--- Information provided ---

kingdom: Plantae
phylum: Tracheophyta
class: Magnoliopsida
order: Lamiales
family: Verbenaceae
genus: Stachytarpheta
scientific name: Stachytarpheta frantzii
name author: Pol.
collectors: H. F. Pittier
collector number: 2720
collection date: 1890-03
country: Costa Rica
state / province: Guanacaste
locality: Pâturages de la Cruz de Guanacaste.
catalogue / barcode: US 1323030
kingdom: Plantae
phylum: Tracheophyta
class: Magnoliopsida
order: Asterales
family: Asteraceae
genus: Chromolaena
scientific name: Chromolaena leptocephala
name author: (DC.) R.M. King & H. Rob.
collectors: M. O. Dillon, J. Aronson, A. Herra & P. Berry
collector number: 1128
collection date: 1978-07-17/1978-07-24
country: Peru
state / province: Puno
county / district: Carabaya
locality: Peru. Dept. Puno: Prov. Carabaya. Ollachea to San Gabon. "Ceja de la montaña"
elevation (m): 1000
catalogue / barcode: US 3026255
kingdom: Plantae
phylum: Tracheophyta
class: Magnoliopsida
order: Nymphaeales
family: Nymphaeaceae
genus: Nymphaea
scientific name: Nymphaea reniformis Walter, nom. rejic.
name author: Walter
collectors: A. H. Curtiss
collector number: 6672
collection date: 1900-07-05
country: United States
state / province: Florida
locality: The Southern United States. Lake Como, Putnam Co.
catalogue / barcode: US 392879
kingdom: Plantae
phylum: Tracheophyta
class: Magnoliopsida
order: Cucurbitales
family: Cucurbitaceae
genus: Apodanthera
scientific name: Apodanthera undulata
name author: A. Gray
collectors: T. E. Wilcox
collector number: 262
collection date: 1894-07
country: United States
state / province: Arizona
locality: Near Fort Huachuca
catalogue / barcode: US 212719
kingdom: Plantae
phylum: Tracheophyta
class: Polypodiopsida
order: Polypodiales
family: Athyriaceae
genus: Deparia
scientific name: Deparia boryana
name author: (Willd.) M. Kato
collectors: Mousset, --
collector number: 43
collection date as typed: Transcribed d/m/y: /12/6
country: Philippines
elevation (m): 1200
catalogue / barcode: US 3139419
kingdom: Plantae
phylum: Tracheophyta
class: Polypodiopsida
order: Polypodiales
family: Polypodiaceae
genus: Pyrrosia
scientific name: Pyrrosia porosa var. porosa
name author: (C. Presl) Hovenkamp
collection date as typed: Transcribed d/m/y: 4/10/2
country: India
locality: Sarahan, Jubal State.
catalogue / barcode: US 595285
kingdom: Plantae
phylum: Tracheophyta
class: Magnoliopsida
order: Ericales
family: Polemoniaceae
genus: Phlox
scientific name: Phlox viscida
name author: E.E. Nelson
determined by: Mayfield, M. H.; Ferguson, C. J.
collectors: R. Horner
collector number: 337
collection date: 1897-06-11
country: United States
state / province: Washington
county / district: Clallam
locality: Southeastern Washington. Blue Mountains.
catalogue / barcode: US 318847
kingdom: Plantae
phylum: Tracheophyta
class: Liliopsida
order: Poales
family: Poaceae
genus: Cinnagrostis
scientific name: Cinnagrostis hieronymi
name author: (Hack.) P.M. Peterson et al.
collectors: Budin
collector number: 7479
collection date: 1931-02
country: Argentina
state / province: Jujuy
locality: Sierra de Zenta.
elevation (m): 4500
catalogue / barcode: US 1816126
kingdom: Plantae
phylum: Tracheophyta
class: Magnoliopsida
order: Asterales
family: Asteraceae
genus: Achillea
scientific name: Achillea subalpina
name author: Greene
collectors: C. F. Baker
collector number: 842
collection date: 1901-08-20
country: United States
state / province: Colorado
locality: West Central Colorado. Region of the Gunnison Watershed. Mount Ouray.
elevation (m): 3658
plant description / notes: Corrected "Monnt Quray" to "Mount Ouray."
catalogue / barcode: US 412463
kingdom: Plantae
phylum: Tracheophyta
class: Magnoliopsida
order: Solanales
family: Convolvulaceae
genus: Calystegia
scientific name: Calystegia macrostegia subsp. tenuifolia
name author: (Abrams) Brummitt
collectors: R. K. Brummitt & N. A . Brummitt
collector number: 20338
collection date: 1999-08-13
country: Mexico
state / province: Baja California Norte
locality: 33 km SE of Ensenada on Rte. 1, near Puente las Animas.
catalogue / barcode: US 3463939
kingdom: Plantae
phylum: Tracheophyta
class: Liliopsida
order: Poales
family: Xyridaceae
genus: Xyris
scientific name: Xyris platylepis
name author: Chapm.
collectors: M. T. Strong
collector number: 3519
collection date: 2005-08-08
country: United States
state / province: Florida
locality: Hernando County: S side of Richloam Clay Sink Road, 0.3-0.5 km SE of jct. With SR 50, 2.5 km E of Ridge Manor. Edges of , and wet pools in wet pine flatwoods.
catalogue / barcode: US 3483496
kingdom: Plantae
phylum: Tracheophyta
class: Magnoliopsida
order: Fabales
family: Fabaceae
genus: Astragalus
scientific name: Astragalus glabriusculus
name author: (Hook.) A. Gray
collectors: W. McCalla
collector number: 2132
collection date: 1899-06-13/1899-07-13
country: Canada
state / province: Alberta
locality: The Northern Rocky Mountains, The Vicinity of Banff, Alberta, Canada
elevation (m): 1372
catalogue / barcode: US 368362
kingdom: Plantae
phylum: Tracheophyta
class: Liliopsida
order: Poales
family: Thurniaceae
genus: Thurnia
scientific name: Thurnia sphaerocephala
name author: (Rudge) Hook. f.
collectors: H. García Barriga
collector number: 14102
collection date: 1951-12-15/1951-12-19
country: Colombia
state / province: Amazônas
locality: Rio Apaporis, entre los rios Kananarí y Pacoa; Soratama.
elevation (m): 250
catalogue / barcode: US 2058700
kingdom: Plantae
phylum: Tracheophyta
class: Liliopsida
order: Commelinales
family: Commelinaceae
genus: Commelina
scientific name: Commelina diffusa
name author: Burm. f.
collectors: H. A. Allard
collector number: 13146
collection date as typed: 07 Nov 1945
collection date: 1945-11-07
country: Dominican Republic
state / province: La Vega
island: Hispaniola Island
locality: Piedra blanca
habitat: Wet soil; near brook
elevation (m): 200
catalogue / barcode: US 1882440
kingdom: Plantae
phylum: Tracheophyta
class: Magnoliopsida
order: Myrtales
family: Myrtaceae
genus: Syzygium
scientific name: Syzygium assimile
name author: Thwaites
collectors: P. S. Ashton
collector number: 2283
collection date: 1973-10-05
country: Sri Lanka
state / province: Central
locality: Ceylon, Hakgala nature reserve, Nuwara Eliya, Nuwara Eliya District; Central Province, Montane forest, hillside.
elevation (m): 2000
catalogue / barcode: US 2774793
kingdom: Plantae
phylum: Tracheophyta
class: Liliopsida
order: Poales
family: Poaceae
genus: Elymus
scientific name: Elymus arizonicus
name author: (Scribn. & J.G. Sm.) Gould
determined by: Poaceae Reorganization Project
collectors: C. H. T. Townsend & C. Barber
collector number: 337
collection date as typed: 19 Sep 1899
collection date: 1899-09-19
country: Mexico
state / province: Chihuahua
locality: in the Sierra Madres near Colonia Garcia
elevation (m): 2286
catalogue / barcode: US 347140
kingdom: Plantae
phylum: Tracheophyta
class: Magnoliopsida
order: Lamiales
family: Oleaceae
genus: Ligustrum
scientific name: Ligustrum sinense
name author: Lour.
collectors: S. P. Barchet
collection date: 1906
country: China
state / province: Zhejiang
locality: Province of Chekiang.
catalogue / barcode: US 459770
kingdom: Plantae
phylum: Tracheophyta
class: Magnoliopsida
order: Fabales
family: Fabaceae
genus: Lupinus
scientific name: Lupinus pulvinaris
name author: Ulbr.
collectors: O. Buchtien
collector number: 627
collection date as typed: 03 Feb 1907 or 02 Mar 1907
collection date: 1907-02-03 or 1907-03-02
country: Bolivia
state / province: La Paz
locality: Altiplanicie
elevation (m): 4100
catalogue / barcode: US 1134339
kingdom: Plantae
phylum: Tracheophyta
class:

---

What you are asked to do:
Retype the lines of the rows above verbatim, covering the stretch from the line containing "collectors: W. McCalla" through the line containing "family: Oleaceae", both ends included.

Full answer:
collectors: W. McCalla
collector number: 2132
collection date: 1899-06-13/1899-07-13
country: Canada
state / province: Alberta
locality: The Northern Rocky Mountains, The Vicinity of Banff, Alberta, Canada
elevation (m): 1372
catalogue / barcode: US 368362
kingdom: Plantae
phylum: Tracheophyta
class: Liliopsida
order: Poales
family: Thurniaceae
genus: Thurnia
scientific name: Thurnia sphaerocephala
name author: (Rudge) Hook. f.
collectors: H. García Barriga
collector number: 14102
collection date: 1951-12-15/1951-12-19
country: Colombia
state / province: Amazônas
locality: Rio Apaporis, entre los rios Kananarí y Pacoa; Soratama.
elevation (m): 250
catalogue / barcode: US 2058700
kingdom: Plantae
phylum: Tracheophyta
class: Liliopsida
order: Commelinales
family: Commelinaceae
genus: Commelina
scientific name: Commelina diffusa
name author: Burm. f.
collectors: H. A. Allard
collector number: 13146
collection date as typed: 07 Nov 1945
collection date: 1945-11-07
country: Dominican Republic
state / province: La Vega
island: Hispaniola Island
locality: Piedra blanca
habitat: Wet soil; near brook
elevation (m): 200
catalogue / barcode: US 1882440
kingdom: Plantae
phylum: Tracheophyta
class: Magnoliopsida
order: Myrtales
family: Myrtaceae
genus: Syzygium
scientific name: Syzygium assimile
name author: Thwaites
collectors: P. S. Ashton
collector number: 2283
collection date: 1973-10-05
country: Sri Lanka
state / province: Central
locality: Ceylon, Hakgala nature reserve, Nuwara Eliya, Nuwara Eliya District; Central Province, Montane forest, hillside.
elevation (m): 2000
catalogue / barcode: US 2774793
kingdom: Plantae
phylum: Tracheophyta
class: Liliopsida
order: Poales
family: Poaceae
genus: Elymus
scientific name: Elymus arizonicus
name author: (Scribn. & J.G. Sm.) Gould
determined by: Poaceae Reorganization Project
collectors: C. H. T. Townsend & C. Barber
collector number: 337
collection date as typed: 19 Sep 1899
collection date: 1899-09-19
country: Mexico
state / province: Chihuahua
locality: in the Sierra Madres near Colonia Garcia
elevation (m): 2286
catalogue / barcode: US 347140
kingdom: Plantae
phylum: Tracheophyta
class: Magnoliopsida
order: Lamiales
family: Oleaceae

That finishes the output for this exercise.